In Energy Transfer Partners, L.P. v. Enter. Prods. Partners, L.P., one pipeline company sued another for breaching a duty of loyalty that allegedly arose out of a partnership to develop a pipeline. No. 17-0862, 2020 Tex. LEXIS 46 (Tex. January 31, 2020). One company decided to no longer work with the other and developed the project with other parties. The company that was left out of the project sued. The jury answered “yes” to the question whether the parties had created a partnership to market and pursue a pipeline project and found that the defendant company had not complied with its duty of loyalty. The jury found that $319,375,000 would compensate the plaintiff for its damages and that the value to the defendant of the benefit gained as a result of its misconduct was $595,257,433. The trial court reduced the disgorgement award to $150 million and otherwise rendered judgment on the verdict for plaintiff for a total of $535,794,777.40 plus postjudgment interest. The court of appeals reversed and rendered for the defendant, holding that the parties had not created a partnership. The plaintiff appealed to the Texas Supreme Court.

The Texas Supreme Court first reviewed the Texas statutes that discuss the creation of a partnership. The Court stated:

Section 152.051(b) of the TBOC states that “an association of two or more persons to carry on a business for profit as owners creates a partnership, regardless of whether: (1) the persons intend to create a partnership; or (2) the association is called a ‘partnership,’ ‘joint venture,’ or other name.” Under § 152.052(a), [f]actors indicating that persons have created a partnership include the persons’: (1) receipt or right to receive a share of profits of the business; (2) expression of an intent to be partners in the business; (3) participation or right to participate in control of the business; (4) agreement to share or sharing: (A) losses of the business; or (B) liability for claims by third parties against the business; and (5) agreement to contribute or contributing money or property to the business. Section 152.003 provides that “[t]he principles of law and equity and the other partnership provisions supplement this chapter unless otherwise provided by this chapter or the other partnership provisions.”

Id. The Court held that it had never squarely addressed whether parties’ freedom to contract for conditions precedent to partnership formation can override the statutory default test, in which intent is a mere factor.
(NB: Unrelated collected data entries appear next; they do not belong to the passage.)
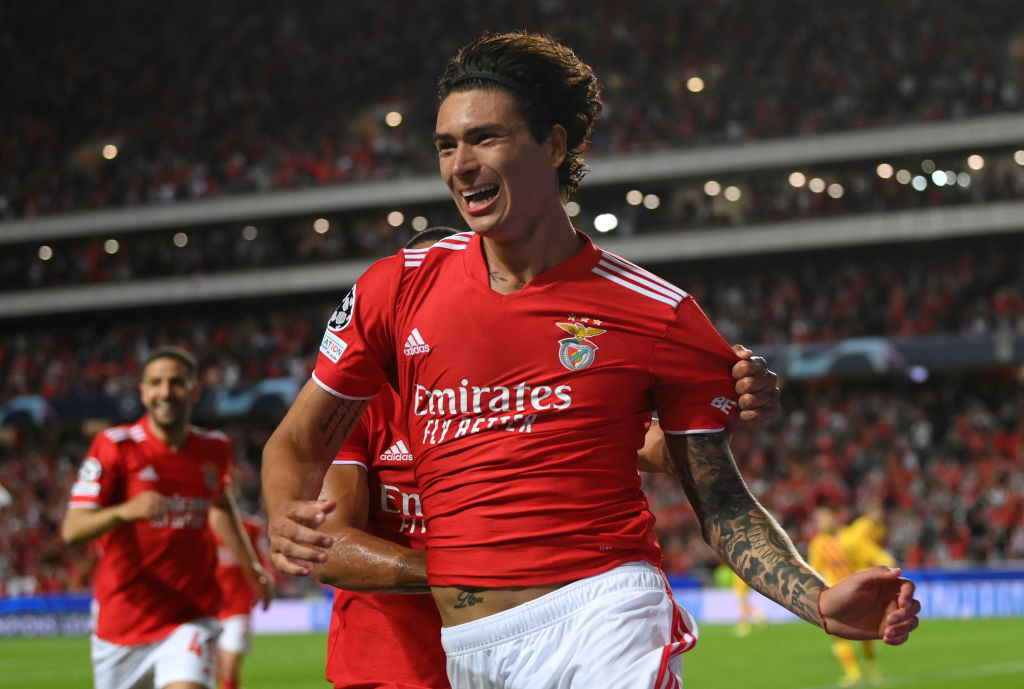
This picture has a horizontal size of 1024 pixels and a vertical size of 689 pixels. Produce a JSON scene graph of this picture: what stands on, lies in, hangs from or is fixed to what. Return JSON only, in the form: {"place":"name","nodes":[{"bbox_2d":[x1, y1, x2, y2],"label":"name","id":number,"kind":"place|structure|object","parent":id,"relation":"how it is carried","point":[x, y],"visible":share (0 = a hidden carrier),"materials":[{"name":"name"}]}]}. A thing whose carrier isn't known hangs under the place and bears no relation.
{"place":"outdoors","nodes":[
{"label":"outdoors","id":0,"kind":"place"},
{"bbox_2d":[0,616,1022,686],"label":"grass pitch","id":1,"kind":"structure","parent":0,"point":[962,623],"materials":[{"name":"green plant"}]},
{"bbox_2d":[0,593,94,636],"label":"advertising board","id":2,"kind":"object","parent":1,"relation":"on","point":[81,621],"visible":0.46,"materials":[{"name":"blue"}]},
{"bbox_2d":[66,346,268,686],"label":"man","id":3,"kind":"object","parent":1,"relation":"on","point":[87,531],"visible":0.98},
{"bbox_2d":[209,506,271,688],"label":"man","id":4,"kind":"object","parent":1,"relation":"on","point":[235,651],"visible":0.36},
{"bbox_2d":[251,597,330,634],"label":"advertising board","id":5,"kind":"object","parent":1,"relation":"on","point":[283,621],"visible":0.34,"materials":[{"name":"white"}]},
{"bbox_2d":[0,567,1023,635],"label":"advertising board","id":6,"kind":"object","parent":1,"relation":"on","point":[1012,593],"visible":0.37,"materials":[{"name":"blue"}]},
{"bbox_2d":[309,225,777,688],"label":"man","id":7,"kind":"object","parent":1,"relation":"on","point":[331,491],"visible":0.3},
{"bbox_2d":[254,27,925,688],"label":"man","id":8,"kind":"object","parent":1,"relation":"on","point":[459,165],"visible":0.96},
{"bbox_2d":[715,559,764,635],"label":"person","id":9,"kind":"object","parent":1,"relation":"on","point":[740,589],"visible":0.28},
{"bbox_2d":[807,505,882,684],"label":"person","id":10,"kind":"object","parent":1,"relation":"on","point":[818,557],"visible":0.4},
{"bbox_2d":[839,506,892,571],"label":"person","id":11,"kind":"object","parent":1,"relation":"on","point":[872,535],"visible":0.4},
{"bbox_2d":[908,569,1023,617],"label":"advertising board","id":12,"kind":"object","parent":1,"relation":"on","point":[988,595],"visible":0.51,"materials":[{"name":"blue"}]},
{"label":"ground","id":13,"kind":"structure","parent":0},
{"bbox_2d":[1,0,1023,600],"label":"stadium stand","id":14,"kind":"object","parent":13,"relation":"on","point":[960,207],"visible":0.7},
{"bbox_2d":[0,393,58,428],"label":"banner","id":15,"kind":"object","parent":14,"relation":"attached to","point":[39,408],"visible":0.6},
{"bbox_2d":[37,245,53,260],"label":"lamp","id":16,"kind":"object","parent":14,"relation":"attached to","point":[45,252],"visible":0.64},
{"bbox_2d":[101,143,117,159],"label":"lamp","id":17,"kind":"object","parent":14,"relation":"attached to","point":[109,149],"visible":0.61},
{"bbox_2d":[103,238,119,254],"label":"lamp","id":18,"kind":"object","parent":14,"relation":"attached to","point":[113,248],"visible":0.64,"materials":[{"name":"white"}]},
{"bbox_2d":[172,232,188,247],"label":"lamp","id":19,"kind":"object","parent":14,"relation":"attached to","point":[179,240],"visible":0.65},
{"bbox_2d":[242,225,258,240],"label":"lamp","id":20,"kind":"object","parent":14,"relation":"attached to","point":[253,232],"visible":0.67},
{"bbox_2d":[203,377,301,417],"label":"banner","id":21,"kind":"object","parent":14,"relation":"attached to","point":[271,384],"visible":0.52,"materials":[{"name":"blue"}]},
{"bbox_2d":[312,218,329,234],"label":"lamp","id":22,"kind":"object","parent":14,"relation":"attached to","point":[317,223],"visible":0.65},
{"bbox_2d":[384,110,402,127],"label":"lamp","id":23,"kind":"object","parent":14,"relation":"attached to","point":[391,119],"visible":0.65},
{"bbox_2d":[387,210,404,226],"label":"lamp","id":24,"kind":"object","parent":14,"relation":"attached to","point":[395,217],"visible":0.64,"materials":[{"name":"white"}]},
{"bbox_2d":[411,215,427,230],"label":"lamp","id":25,"kind":"object","parent":14,"relation":"attached to","point":[419,221],"visible":0.73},
{"bbox_2d":[0,237,1022,598],"label":"crowd","id":26,"kind":"object","parent":14,"relation":"on","point":[730,573],"visible":0.34},
{"bbox_2d":[0,0,1023,231],"label":"crowd","id":27,"kind":"object","parent":14,"relation":"on","point":[19,207],"visible":0.51},
{"bbox_2d":[565,200,580,216],"label":"lamp","id":28,"kind":"object","parent":14,"relation":"attached to","point":[572,211],"visible":0.69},
{"bbox_2d":[593,212,618,232],"label":"lamp","id":29,"kind":"object","parent":14,"relation":"attached to","point":[602,221],"visible":0.76,"materials":[{"name":"white"}]},
{"bbox_2d":[625,190,641,205],"label":"lamp","id":30,"kind":"object","parent":14,"relation":"attached to","point":[634,195],"visible":0.73,"materials":[{"name":"white"}]},
{"bbox_2d":[644,193,660,209],"label":"lamp","id":31,"kind":"object","parent":14,"relation":"attached to","point":[650,201],"visible":0.75,"materials":[{"name":"white"}]},
{"bbox_2d":[685,76,704,92],"label":"lamp","id":32,"kind":"object","parent":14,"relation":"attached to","point":[696,83],"visible":0.7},
{"bbox_2d":[703,180,721,196],"label":"lamp","id":33,"kind":"object","parent":14,"relation":"attached to","point":[716,189],"visible":0.72,"materials":[{"name":"white"}]},
{"bbox_2d":[723,185,741,201],"label":"lamp","id":34,"kind":"object","parent":14,"relation":"attached to","point":[728,193],"visible":0.76,"materials":[{"name":"white"}]},
{"bbox_2d":[788,171,805,187],"label":"lamp","id":35,"kind":"object","parent":14,"relation":"attached to","point":[800,179],"visible":0.77,"materials":[{"name":"white"}]},
{"bbox_2d":[808,177,825,193],"label":"lamp","id":36,"kind":"object","parent":14,"relation":"attached to","point":[816,187],"visible":0.78,"materials":[{"name":"white"}]},
{"bbox_2d":[827,182,843,198],"label":"lamp","id":37,"kind":"object","parent":14,"relation":"attached to","point":[834,191],"visible":0.76,"materials":[{"name":"white"}]},
{"bbox_2d":[876,163,893,179],"label":"lamp","id":38,"kind":"object","parent":14,"relation":"attached to","point":[882,171],"visible":0.69,"materials":[{"name":"white"}]},
{"bbox_2d":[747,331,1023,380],"label":"banner","id":39,"kind":"object","parent":14,"relation":"attached to","point":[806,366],"visible":0.45,"materials":[{"name":"blue"}]},
{"bbox_2d":[896,168,910,184],"label":"lamp","id":40,"kind":"object","parent":14,"relation":"attached to","point":[902,175],"visible":0.76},
{"bbox_2d":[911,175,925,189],"label":"lamp","id":41,"kind":"object","parent":14,"relation":"attached to","point":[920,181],"visible":0.87,"materials":[{"name":"white"}]},
{"bbox_2d":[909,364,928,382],"label":"lamp","id":42,"kind":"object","parent":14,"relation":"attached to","point":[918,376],"visible":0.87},
{"bbox_2d":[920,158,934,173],"label":"lamp","id":43,"kind":"object","parent":14,"relation":"attached to","point":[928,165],"visible":0.83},
{"bbox_2d":[932,169,949,186],"label":"lamp","id":44,"kind":"object","parent":14,"relation":"attached to","point":[938,175],"visible":0.77,"materials":[{"name":"white"}]},
{"bbox_2d":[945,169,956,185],"label":"lamp","id":45,"kind":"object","parent":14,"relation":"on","point":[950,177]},
{"bbox_2d":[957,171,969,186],"label":"lamp","id":46,"kind":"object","parent":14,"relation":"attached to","point":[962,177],"visible":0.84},
{"bbox_2d":[967,154,984,170],"label":"lamp","id":47,"kind":"object","parent":14,"relation":"attached to","point":[974,163],"visible":0.65,"materials":[{"name":"white"}]},
{"bbox_2d":[1013,149,1023,165],"label":"lamp","id":48,"kind":"object","parent":14,"relation":"attached to","point":[1018,153],"visible":0.74,"materials":[{"name":"white"}]}
]}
The Court held that an agreement not to be partners unless certain conditions are met would ordinarily be conclusive on the issue of partnership formation as between the parties. However, the Court also noted: “Performance of a condition precedent, however, can be waived or modified by the party to whom the obligation was due by word or deed.” Id. The Court did not have to address the exception to the rule, however, because it agreed with the court of appeals that the plaintiff had waived the issue as it was required either to obtain a jury finding on waiver or to prove it conclusively, and it had done neither.

The Court then provided guidance on what evidence a court should look at in determining the intent to form a partnership:

Courts should only consider evidence not specifically probative of the other factors. In other words, evidence of profit or loss sharing, control, or contribution of money or property should not be considered evidence of an expression of intent to be partners. Otherwise, all evidence could be an “expression” of the parties’ intent, making the intent factor a catch-all for evidence of any of the factors, and the separate “expression of intent” inquiry would be eviscerated. Similarly, where waiver of a condition precedent to partnership formation is at issue, only evidence directly tied to the condition precedent is relevant. Evidence that would be probative of expression of intent under § 152.051(a)—such as “the parties’ statements that they are partners, one party holding the other party out as a partner on the business’s letterhead or name plate, or in a signed partnership agreement” —is not relevant. Nor is evidence that would be probative of any of the other § 152.052(a) factors. Otherwise, a party in ETP’s position could claim waiver in virtually every case.

Id. Regarding waiver of the contract’s terms, the Court held:

ETP has not pointed to any evidence that Enterprise specifically disavowed the Letter Agreement’s requirement of definitive, board-of-directors-approved agreements or that Enterprise intentionally acted inconsistently with that requirement. ETP’s challenge to the court of appeals’ holding is premised on the argument we have already rejected that the effect of the conditions precedent in the Letter Agreement was subsumed in Question 1. The only record evidence that ETP points to—the parties held themselves out as partners and worked closely together on the Double E project—is not relevant to the issue of waiver of definitive, board-approved agreements.

Id. The Court concluded that because parties can conclusively negate the formation of a partnership through contractual conditions precedent, the evidence showed that the parties did so in this case and that there was no evidence that the defendant waived those conditions. The Court affirmed the court of appeals’s judgment for the defendant.